Language: EN

como-parsear-html-en-c-con-html-agility-pack

How to parse HTML in C# with HTML Agility Pack

In this post we will see how to parse a web page in Html with C# and read its content comfortably thanks to the HTML Agility Pack library.

Currently, a large amount of information is transmitted to the user through web pages. Providing our program with the ability to do the same is a very useful functionality when it comes to automating processes.

There are many cases where we may need to read HTML. For example, we can automatically check the status of an order, or the tracking of a shipment, or the price variation of a product, among an almost infinite number of applications.

Interpreting HTML text with C# is not too difficult, but we can do it even more easily thanks to the HTML Agility Pack library available at https://html-agility-pack.net/.

For now, the library is Open Source and the code is hosted on https://github.com/zzzprojects/html-agility-pack.
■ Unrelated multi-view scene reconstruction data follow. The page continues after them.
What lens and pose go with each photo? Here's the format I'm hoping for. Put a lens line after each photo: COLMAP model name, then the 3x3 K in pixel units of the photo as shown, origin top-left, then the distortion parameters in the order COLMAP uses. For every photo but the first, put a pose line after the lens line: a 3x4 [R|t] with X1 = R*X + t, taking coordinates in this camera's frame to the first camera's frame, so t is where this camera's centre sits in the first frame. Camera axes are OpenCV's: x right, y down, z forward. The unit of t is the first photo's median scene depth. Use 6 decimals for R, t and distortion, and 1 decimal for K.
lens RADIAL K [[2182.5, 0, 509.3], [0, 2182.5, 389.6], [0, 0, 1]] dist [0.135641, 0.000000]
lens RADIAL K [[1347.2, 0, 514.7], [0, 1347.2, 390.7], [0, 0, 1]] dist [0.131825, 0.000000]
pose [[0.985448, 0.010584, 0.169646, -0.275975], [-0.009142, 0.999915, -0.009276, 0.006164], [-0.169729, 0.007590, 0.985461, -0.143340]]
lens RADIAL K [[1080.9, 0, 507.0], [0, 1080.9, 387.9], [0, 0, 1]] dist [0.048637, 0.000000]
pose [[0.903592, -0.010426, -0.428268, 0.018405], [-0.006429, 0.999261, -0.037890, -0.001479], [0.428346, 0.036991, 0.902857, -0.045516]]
And we say, for now, because in the past, the author has turned some of his Open Source libraries into commercial ones.

With HTML Agility Pack, we can parse the HTML into a tree of nodes. The library incorporates functions to locate child nodes, or nodes that meet a series of properties, and we can even apply LINQ for searches.
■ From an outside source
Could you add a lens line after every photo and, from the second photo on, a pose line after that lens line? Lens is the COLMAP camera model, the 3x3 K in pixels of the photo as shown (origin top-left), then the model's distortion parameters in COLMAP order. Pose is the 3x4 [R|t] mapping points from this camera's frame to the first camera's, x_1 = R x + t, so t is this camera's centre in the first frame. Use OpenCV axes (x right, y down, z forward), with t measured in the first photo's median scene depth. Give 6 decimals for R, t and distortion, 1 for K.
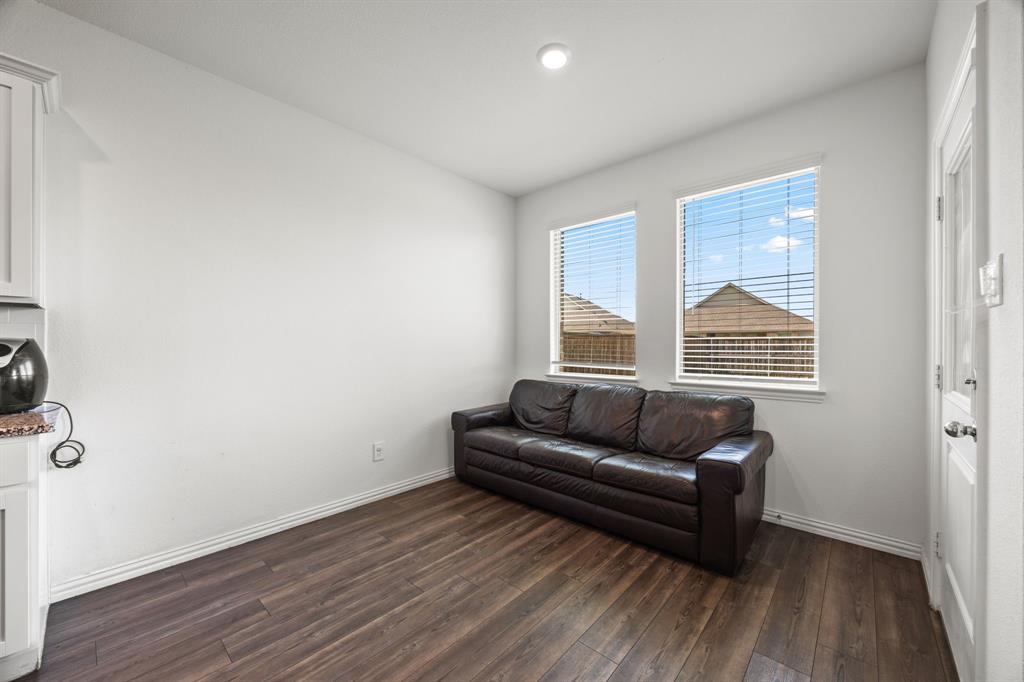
lens RADIAL K [[391.0, 0, 516.1], [0, 391.0, 343.9], [0, 0, 1]] dist [-0.000197, 0.000220]
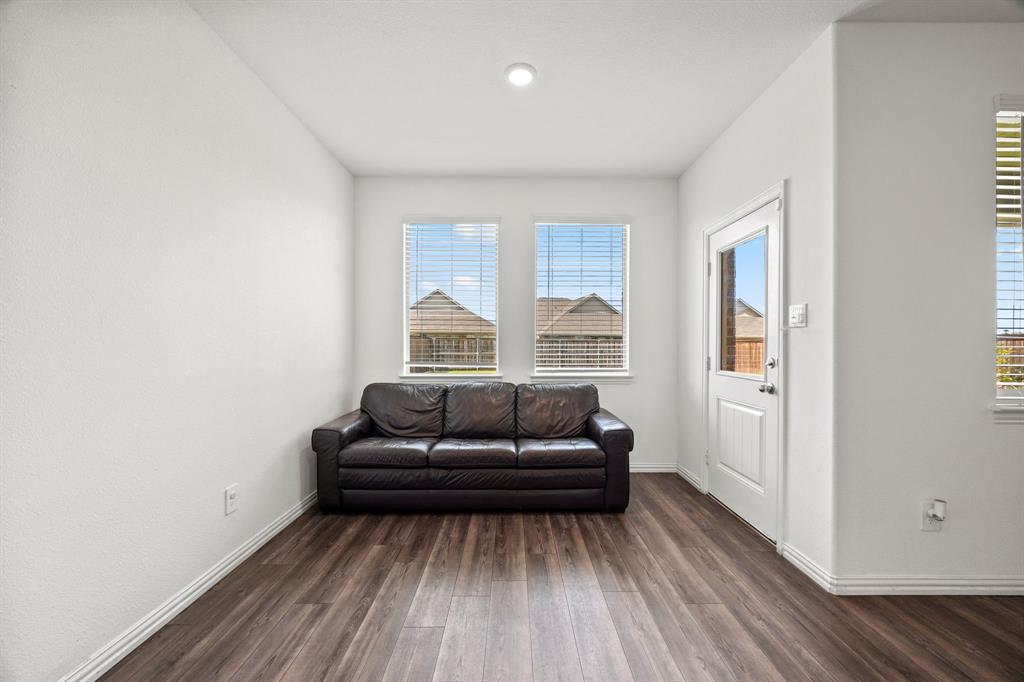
lens RADIAL K [[391.0, 0, 516.1], [0, 391.0, 343.9], [0, 0, 1]] dist [-0.000197, 0.000220]
pose [[0.740205, 0.000837, 0.672381, -0.497737], [-0.003108, 0.999993, 0.002176, -0.002687], [-0.672375, -0.003700, 0.740202, 0.171582]]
We can load a web page with HTML Agility Pack either from a text file, a string in memory, or directly from the Internet.

// From File
var doc = new HtmlDocument();
doc.Load(filePath);

// From String
var doc = new HtmlDocument();
doc.LoadHtml(html);

// From Web
var url = "http://html-agility-pack.net/";
var web = new HtmlWeb();
var doc = web.Load(url);

Once the document is loaded, we can retrieve one or more nodes using LINQ.

var node = htmlDoc.DocumentNode.SelectSingleNode("//head/title");
var nodes = doc.DocumentNode.SelectNodes("//article")

Once we have a node, we can use HTML Agility Pack to find its child nodes or read its content, including attributes, name, class, text, etc.

node.Descendants("a").First().Attributes["data-price"].Value
node.Name
node.OuterHtml
node.InnerText

If the content of the node is encoded as HTML (which is normal), we can “clean it” to convert it into “normal” text with the help of the ‘HtmlDecode’ function from the ‘System.Net.WebUtility’ assembly.

System.Net.WebUtility.HtmlDecode(node.Descendants("a").First().InnerText);

However, with HTML Agility Pack, we can only read the HTML code of the page but it does not execute the associated JavaScript. This is a problem in current dynamic pages, where the initially loaded HTML code (which is sometimes practically empty) is modified by the JavaScript.

One possible solution is to load the Web page into a WebViewer control, which does execute the scripts of the page, and parse the content of the WebViewer with HTML Agility Pack.

In any case, a useful tool in a multitude of applications, which is worth having in our inventory of favorite libraries.